Their son Patrick R. Benesh-Liu began to work full-time for the magazine in 2005, and is now a co-editor.

Robert Liu is also the in-house photographer for Ornament. His cover images have been described as "stunningly beautiful".

Ornament magazine sponsors and selects the winner for the Ornament Award for Excellence in Art to Wear, at the Philadelphia Museum of Art Craft Show.

==The Founders==
Robert K. Liu studied ethnology and ichthyology and is a jeweler and photographer. He has written and lectured extensively on history, jewelry, and photography.
He is the author of the books Collectible Beads: A Universal Aesthetic (1995) The Photography of Personal Adornment (2014) and Naval Ship Models of World War II (2021).

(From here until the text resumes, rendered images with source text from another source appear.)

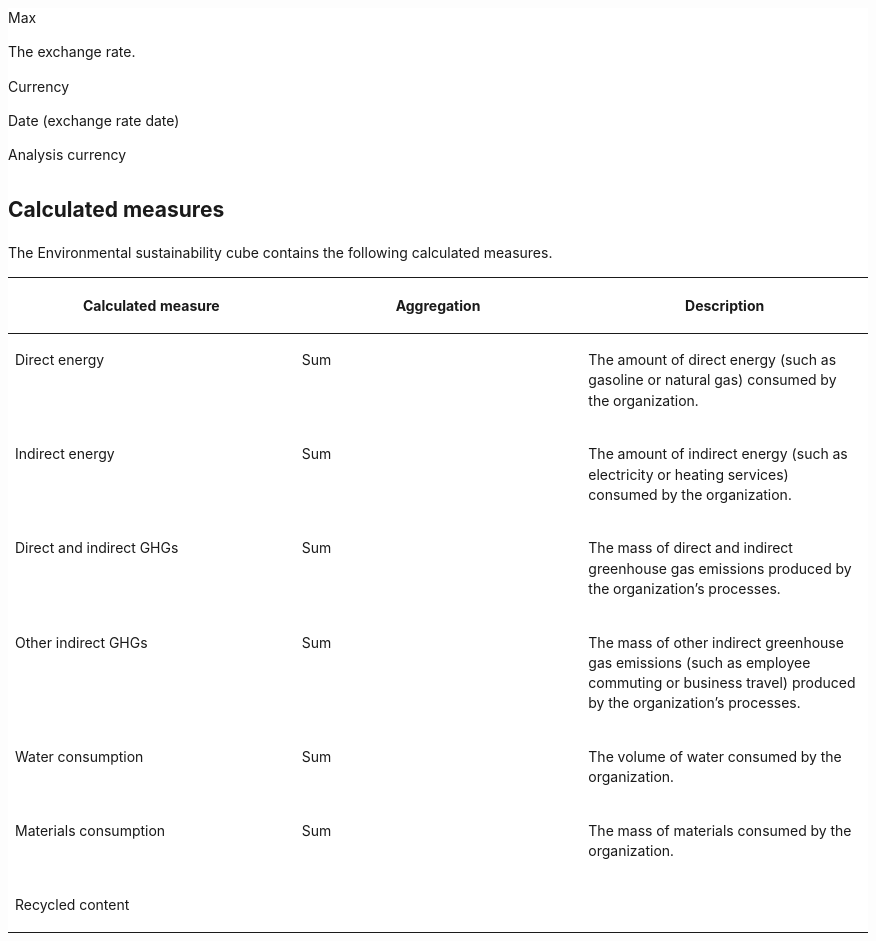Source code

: <td><p>Max</p></td>
<td><p>The exchange rate.</p></td>
<td><p>Currency</p>
<p>Date (exchange rate date)</p>
<p>Analysis currency</p></td>
</tr>
</tbody>
</table>


## Calculated measures

The Environmental sustainability cube contains the following calculated measures.

<table>
<colgroup>
<col style="width: 33%" />
<col style="width: 33%" />
<col style="width: 33%" />
</colgroup>
<thead>
<tr class="header">
<th><p>Calculated measure</p></th>
<th><p>Aggregation</p></th>
<th><p>Description</p></th>
</tr>
</thead>
<tbody>
<tr class="odd">
<td><p>Direct energy</p></td>
<td><p>Sum</p></td>
<td><p>The amount of direct energy (such as gasoline or natural gas) consumed by the organization.</p></td>
</tr>
<tr class="even">
<td><p>Indirect energy</p></td>
<td><p>Sum</p></td>
<td><p>The amount of indirect energy (such as electricity or heating services) consumed by the organization.</p></td>
</tr>
<tr class="odd">
<td><p>Direct and indirect GHGs</p></td>
<td><p>Sum</p></td>
<td><p>The mass of direct and indirect greenhouse gas emissions produced by the organization’s processes.</p></td>
</tr>
<tr class="even">
<td><p>Other indirect GHGs</p></td>
<td><p>Sum</p></td>
<td><p>The mass of other indirect greenhouse gas emissions (such as employee commuting or business travel) produced by the organization’s processes.</p></td>
</tr>
<tr class="odd">
<td><p>Water consumption</p></td>
<td><p>Sum</p></td>
<td><p>The volume of water consumed by the organization.</p></td>
</tr>
<tr class="even">
<td><p>Materials consumption</p></td>
<td><p>Sum</p></td>
<td><p>The mass of materials consumed by the organization.</p></td>
</tr>
<tr class="odd">
<td><p>Recycled content</p></td>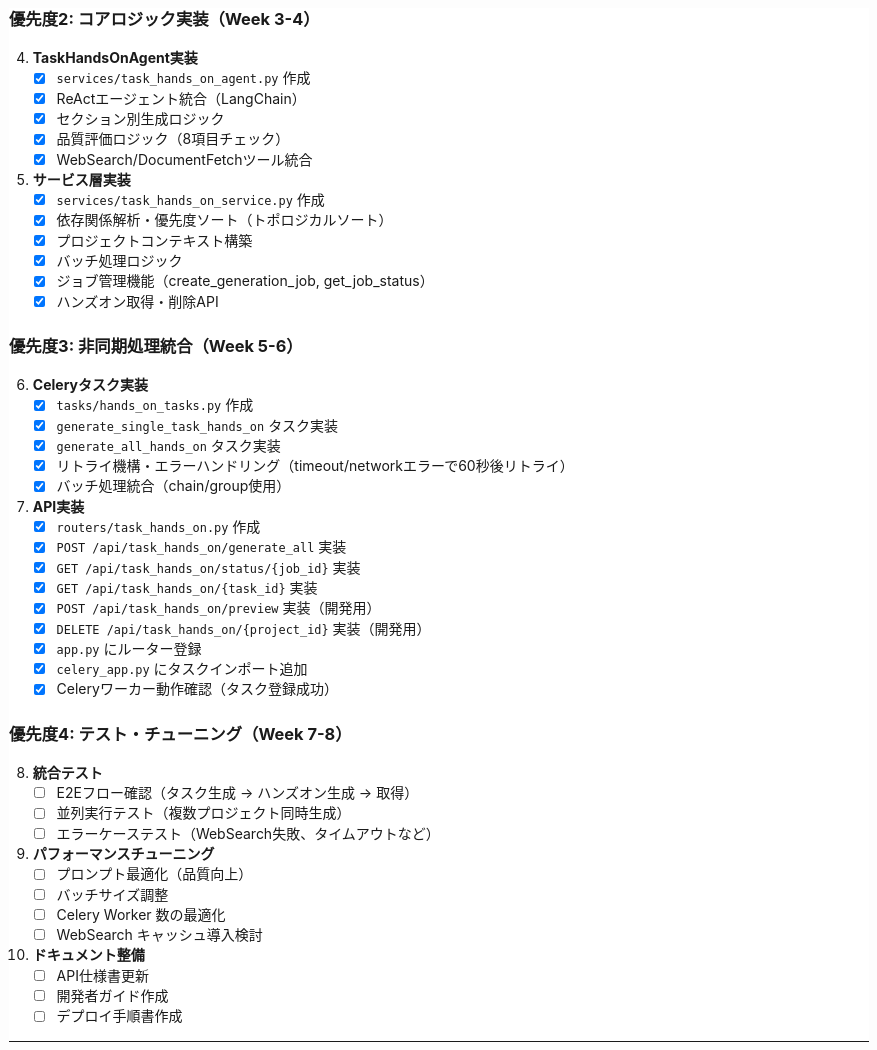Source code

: ### 優先度2: コアロジック実装（Week 3-4）

4. **TaskHandsOnAgent実装**
   - [x] `services/task_hands_on_agent.py` 作成
   - [x] ReActエージェント統合（LangChain）
   - [x] セクション別生成ロジック
   - [x] 品質評価ロジック（8項目チェック）
   - [x] WebSearch/DocumentFetchツール統合

5. **サービス層実装**
   - [x] `services/task_hands_on_service.py` 作成
   - [x] 依存関係解析・優先度ソート（トポロジカルソート）
   - [x] プロジェクトコンテキスト構築
   - [x] バッチ処理ロジック
   - [x] ジョブ管理機能（create_generation_job, get_job_status）
   - [x] ハンズオン取得・削除API

### 優先度3: 非同期処理統合（Week 5-6）

6. **Celeryタスク実装**
   - [x] `tasks/hands_on_tasks.py` 作成
   - [x] `generate_single_task_hands_on` タスク実装
   - [x] `generate_all_hands_on` タスク実装
   - [x] リトライ機構・エラーハンドリング（timeout/networkエラーで60秒後リトライ）
   - [x] バッチ処理統合（chain/group使用）

7. **API実装**
   - [x] `routers/task_hands_on.py` 作成
   - [x] `POST /api/task_hands_on/generate_all` 実装
   - [x] `GET /api/task_hands_on/status/{job_id}` 実装
   - [x] `GET /api/task_hands_on/{task_id}` 実装
   - [x] `POST /api/task_hands_on/preview` 実装（開発用）
   - [x] `DELETE /api/task_hands_on/{project_id}` 実装（開発用）
   - [x] `app.py` にルーター登録
   - [x] `celery_app.py` にタスクインポート追加
   - [x] Celeryワーカー動作確認（タスク登録成功）

### 優先度4: テスト・チューニング（Week 7-8）

8. **統合テスト**
   - [ ] E2Eフロー確認（タスク生成 → ハンズオン生成 → 取得）
   - [ ] 並列実行テスト（複数プロジェクト同時生成）
   - [ ] エラーケーステスト（WebSearch失敗、タイムアウトなど）

9. **パフォーマンスチューニング**
   - [ ] プロンプト最適化（品質向上）
   - [ ] バッチサイズ調整
   - [ ] Celery Worker 数の最適化
   - [ ] WebSearch キャッシュ導入検討

10. **ドキュメント整備**
    - [ ] API仕様書更新
    - [ ] 開発者ガイド作成
    - [ ] デプロイ手順書作成

---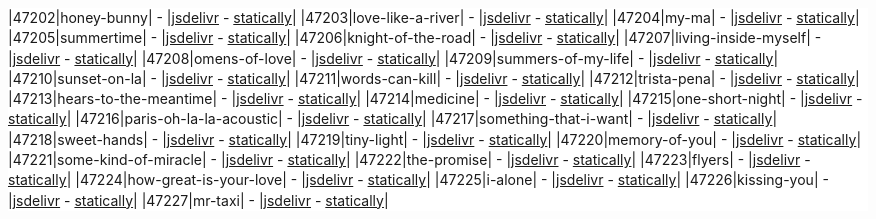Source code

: |47202|honey-bunny| - |[jsdelivr](https://cdn.jsdelivr.net/gh/dbchord/c6-3-6/45001-50000/47001-47500/honey-bunny.png) - [statically](https://cdn.statically.io/gh/dbchord/c6-3-6/i/45001-50000/47001-47500/honey-bunny.png)|
|47203|love-like-a-river| - |[jsdelivr](https://cdn.jsdelivr.net/gh/dbchord/c6-3-6/45001-50000/47001-47500/love-like-a-river.png) - [statically](https://cdn.statically.io/gh/dbchord/c6-3-6/i/45001-50000/47001-47500/love-like-a-river.png)|
|47204|my-ma| - |[jsdelivr](https://cdn.jsdelivr.net/gh/dbchord/c6-3-6/45001-50000/47001-47500/my-ma.png) - [statically](https://cdn.statically.io/gh/dbchord/c6-3-6/i/45001-50000/47001-47500/my-ma.png)|
|47205|summertime| - |[jsdelivr](https://cdn.jsdelivr.net/gh/dbchord/c6-3-6/45001-50000/47001-47500/summertime.png) - [statically](https://cdn.statically.io/gh/dbchord/c6-3-6/i/45001-50000/47001-47500/summertime.png)|
|47206|knight-of-the-road| - |[jsdelivr](https://cdn.jsdelivr.net/gh/dbchord/c6-3-6/45001-50000/47001-47500/knight-of-the-road.png) - [statically](https://cdn.statically.io/gh/dbchord/c6-3-6/i/45001-50000/47001-47500/knight-of-the-road.png)|
|47207|living-inside-myself| - |[jsdelivr](https://cdn.jsdelivr.net/gh/dbchord/c6-3-6/45001-50000/47001-47500/living-inside-myself.png) - [statically](https://cdn.statically.io/gh/dbchord/c6-3-6/i/45001-50000/47001-47500/living-inside-myself.png)|
|47208|omens-of-love| - |[jsdelivr](https://cdn.jsdelivr.net/gh/dbchord/c6-3-6/45001-50000/47001-47500/omens-of-love.png) - [statically](https://cdn.statically.io/gh/dbchord/c6-3-6/i/45001-50000/47001-47500/omens-of-love.png)|
|47209|summers-of-my-life| - |[jsdelivr](https://cdn.jsdelivr.net/gh/dbchord/c6-3-6/45001-50000/47001-47500/summers-of-my-life.png) - [statically](https://cdn.statically.io/gh/dbchord/c6-3-6/i/45001-50000/47001-47500/summers-of-my-life.png)|
|47210|sunset-on-la| - |[jsdelivr](https://cdn.jsdelivr.net/gh/dbchord/c6-3-6/45001-50000/47001-47500/sunset-on-la.png) - [statically](https://cdn.statically.io/gh/dbchord/c6-3-6/i/45001-50000/47001-47500/sunset-on-la.png)|
|47211|words-can-kill| - |[jsdelivr](https://cdn.jsdelivr.net/gh/dbchord/c6-3-6/45001-50000/47001-47500/words-can-kill.png) - [statically](https://cdn.statically.io/gh/dbchord/c6-3-6/i/45001-50000/47001-47500/words-can-kill.png)|
|47212|trista-pena| - |[jsdelivr](https://cdn.jsdelivr.net/gh/dbchord/c6-3-6/45001-50000/47001-47500/trista-pena.png) - [statically](https://cdn.statically.io/gh/dbchord/c6-3-6/i/45001-50000/47001-47500/trista-pena.png)|
|47213|hears-to-the-meantime| - |[jsdelivr](https://cdn.jsdelivr.net/gh/dbchord/c6-3-6/45001-50000/47001-47500/hears-to-the-meantime.png) - [statically](https://cdn.statically.io/gh/dbchord/c6-3-6/i/45001-50000/47001-47500/hears-to-the-meantime.png)|
|47214|medicine| - |[jsdelivr](https://cdn.jsdelivr.net/gh/dbchord/c6-3-6/45001-50000/47001-47500/medicine.png) - [statically](https://cdn.statically.io/gh/dbchord/c6-3-6/i/45001-50000/47001-47500/medicine.png)|
|47215|one-short-night| - |[jsdelivr](https://cdn.jsdelivr.net/gh/dbchord/c6-3-6/45001-50000/47001-47500/one-short-night.png) - [statically](https://cdn.statically.io/gh/dbchord/c6-3-6/i/45001-50000/47001-47500/one-short-night.png)|
|47216|paris-oh-la-la-acoustic| - |[jsdelivr](https://cdn.jsdelivr.net/gh/dbchord/c6-3-6/45001-50000/47001-47500/paris-oh-la-la-acoustic.png) - [statically](https://cdn.statically.io/gh/dbchord/c6-3-6/i/45001-50000/47001-47500/paris-oh-la-la-acoustic.png)|
|47217|something-that-i-want| - |[jsdelivr](https://cdn.jsdelivr.net/gh/dbchord/c6-3-6/45001-50000/47001-47500/something-that-i-want.png) - [statically](https://cdn.statically.io/gh/dbchord/c6-3-6/i/45001-50000/47001-47500/something-that-i-want.png)|
|47218|sweet-hands| - |[jsdelivr](https://cdn.jsdelivr.net/gh/dbchord/c6-3-6/45001-50000/47001-47500/sweet-hands.png) - [statically](https://cdn.statically.io/gh/dbchord/c6-3-6/i/45001-50000/47001-47500/sweet-hands.png)|
|47219|tiny-light| - |[jsdelivr](https://cdn.jsdelivr.net/gh/dbchord/c6-3-6/45001-50000/47001-47500/tiny-light.png) - [statically](https://cdn.statically.io/gh/dbchord/c6-3-6/i/45001-50000/47001-47500/tiny-light.png)|
|47220|memory-of-you| - |[jsdelivr](https://cdn.jsdelivr.net/gh/dbchord/c6-3-6/45001-50000/47001-47500/memory-of-you.png) - [statically](https://cdn.statically.io/gh/dbchord/c6-3-6/i/45001-50000/47001-47500/memory-of-you.png)|
|47221|some-kind-of-miracle| - |[jsdelivr](https://cdn.jsdelivr.net/gh/dbchord/c6-3-6/45001-50000/47001-47500/some-kind-of-miracle.png) - [statically](https://cdn.statically.io/gh/dbchord/c6-3-6/i/45001-50000/47001-47500/some-kind-of-miracle.png)|
|47222|the-promise| - |[jsdelivr](https://cdn.jsdelivr.net/gh/dbchord/c6-3-6/45001-50000/47001-47500/the-promise.png) - [statically](https://cdn.statically.io/gh/dbchord/c6-3-6/i/45001-50000/47001-47500/the-promise.png)|
|47223|flyers| - |[jsdelivr](https://cdn.jsdelivr.net/gh/dbchord/c6-3-6/45001-50000/47001-47500/flyers.png) - [statically](https://cdn.statically.io/gh/dbchord/c6-3-6/i/45001-50000/47001-47500/flyers.png)|
|47224|how-great-is-your-love| - |[jsdelivr](https://cdn.jsdelivr.net/gh/dbchord/c6-3-6/45001-50000/47001-47500/how-great-is-your-love.png) - [statically](https://cdn.statically.io/gh/dbchord/c6-3-6/i/45001-50000/47001-47500/how-great-is-your-love.png)|
|47225|i-alone| - |[jsdelivr](https://cdn.jsdelivr.net/gh/dbchord/c6-3-6/45001-50000/47001-47500/i-alone.png) - [statically](https://cdn.statically.io/gh/dbchord/c6-3-6/i/45001-50000/47001-47500/i-alone.png)|
|47226|kissing-you| - |[jsdelivr](https://cdn.jsdelivr.net/gh/dbchord/c6-3-6/45001-50000/47001-47500/kissing-you.png) - [statically](https://cdn.statically.io/gh/dbchord/c6-3-6/i/45001-50000/47001-47500/kissing-you.png)|
|47227|mr-taxi| - |[jsdelivr](https://cdn.jsdelivr.net/gh/dbchord/c6-3-6/45001-50000/47001-47500/mr-taxi.png) - [statically](https://cdn.statically.io/gh/dbchord/c6-3-6/i/45001-50000/47001-47500/mr-taxi.png)|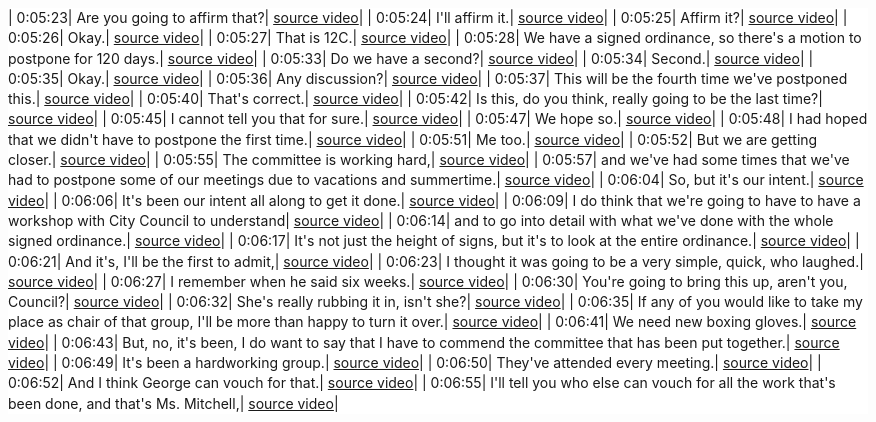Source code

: | 0:05:23| Are you going to affirm that?| [source video](https://archive.org/details/citycouncilr265130723?start=323)|
| 0:05:24| I'll affirm it.| [source video](https://archive.org/details/citycouncilr265130723?start=324)|
| 0:05:25| Affirm it?| [source video](https://archive.org/details/citycouncilr265130723?start=325)|
| 0:05:26| Okay.| [source video](https://archive.org/details/citycouncilr265130723?start=326)|
| 0:05:27| That is 12C.| [source video](https://archive.org/details/citycouncilr265130723?start=327)|
| 0:05:28| We have a signed ordinance, so there's a motion to postpone for 120 days.| [source video](https://archive.org/details/citycouncilr265130723?start=328)|
| 0:05:33| Do we have a second?| [source video](https://archive.org/details/citycouncilr265130723?start=333)|
| 0:05:34| Second.| [source video](https://archive.org/details/citycouncilr265130723?start=334)|
| 0:05:35| Okay.| [source video](https://archive.org/details/citycouncilr265130723?start=335)|
| 0:05:36| Any discussion?| [source video](https://archive.org/details/citycouncilr265130723?start=336)|
| 0:05:37| This will be the fourth time we've postponed this.| [source video](https://archive.org/details/citycouncilr265130723?start=337)|
| 0:05:40| That's correct.| [source video](https://archive.org/details/citycouncilr265130723?start=340)|
| 0:05:42| Is this, do you think, really going to be the last time?| [source video](https://archive.org/details/citycouncilr265130723?start=342)|
| 0:05:45| I cannot tell you that for sure.| [source video](https://archive.org/details/citycouncilr265130723?start=345)|
| 0:05:47| We hope so.| [source video](https://archive.org/details/citycouncilr265130723?start=347)|
| 0:05:48| I had hoped that we didn't have to postpone the first time.| [source video](https://archive.org/details/citycouncilr265130723?start=348)|
| 0:05:51| Me too.| [source video](https://archive.org/details/citycouncilr265130723?start=351)|
| 0:05:52| But we are getting closer.| [source video](https://archive.org/details/citycouncilr265130723?start=352)|
| 0:05:55| The committee is working hard,| [source video](https://archive.org/details/citycouncilr265130723?start=355)|
| 0:05:57| and we've had some times that we've had to postpone some of our meetings due to vacations and summertime.| [source video](https://archive.org/details/citycouncilr265130723?start=357)|
| 0:06:04| So, but it's our intent.| [source video](https://archive.org/details/citycouncilr265130723?start=364)|
| 0:06:06| It's been our intent all along to get it done.| [source video](https://archive.org/details/citycouncilr265130723?start=366)|
| 0:06:09| I do think that we're going to have to have a workshop with City Council to understand| [source video](https://archive.org/details/citycouncilr265130723?start=369)|
| 0:06:14| and to go into detail with what we've done with the whole signed ordinance.| [source video](https://archive.org/details/citycouncilr265130723?start=374)|
| 0:06:17| It's not just the height of signs, but it's to look at the entire ordinance.| [source video](https://archive.org/details/citycouncilr265130723?start=377)|
| 0:06:21| And it's, I'll be the first to admit,| [source video](https://archive.org/details/citycouncilr265130723?start=381)|
| 0:06:23| I thought it was going to be a very simple, quick, who laughed.| [source video](https://archive.org/details/citycouncilr265130723?start=383)|
| 0:06:27| I remember when he said six weeks.| [source video](https://archive.org/details/citycouncilr265130723?start=387)|
| 0:06:30| You're going to bring this up, aren't you, Council?| [source video](https://archive.org/details/citycouncilr265130723?start=390)|
| 0:06:32| She's really rubbing it in, isn't she?| [source video](https://archive.org/details/citycouncilr265130723?start=392)|
| 0:06:35| If any of you would like to take my place as chair of that group, I'll be more than happy to turn it over.| [source video](https://archive.org/details/citycouncilr265130723?start=395)|
| 0:06:41| We need new boxing gloves.| [source video](https://archive.org/details/citycouncilr265130723?start=401)|
| 0:06:43| But, no, it's been, I do want to say that I have to commend the committee that has been put together.| [source video](https://archive.org/details/citycouncilr265130723?start=403)|
| 0:06:49| It's been a hardworking group.| [source video](https://archive.org/details/citycouncilr265130723?start=409)|
| 0:06:50| They've attended every meeting.| [source video](https://archive.org/details/citycouncilr265130723?start=410)|
| 0:06:52| And I think George can vouch for that.| [source video](https://archive.org/details/citycouncilr265130723?start=412)|
| 0:06:55| I'll tell you who else can vouch for all the work that's been done, and that's Ms. Mitchell,| [source video](https://archive.org/details/citycouncilr265130723?start=415)|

Carolyn L. E. Benesh was a respected scholar, lecturer, and writer, and a collector of contemporary jewelry. She was a frequent juror for Philadelphia Museum of Art Craft Show and the Smithsonian Craft Show and a president and board member of PBS's series Craft in America. Benesh died on September 30, 2020. An exhibition spotlighting one hundred items from her collection, The Process of Becoming: The Jewelry Collection of Carolyn L.E. Benesh, appeared at the Wayne Art Center in December 2021. It was curated by Carol Sauvion and Emily Zaiden.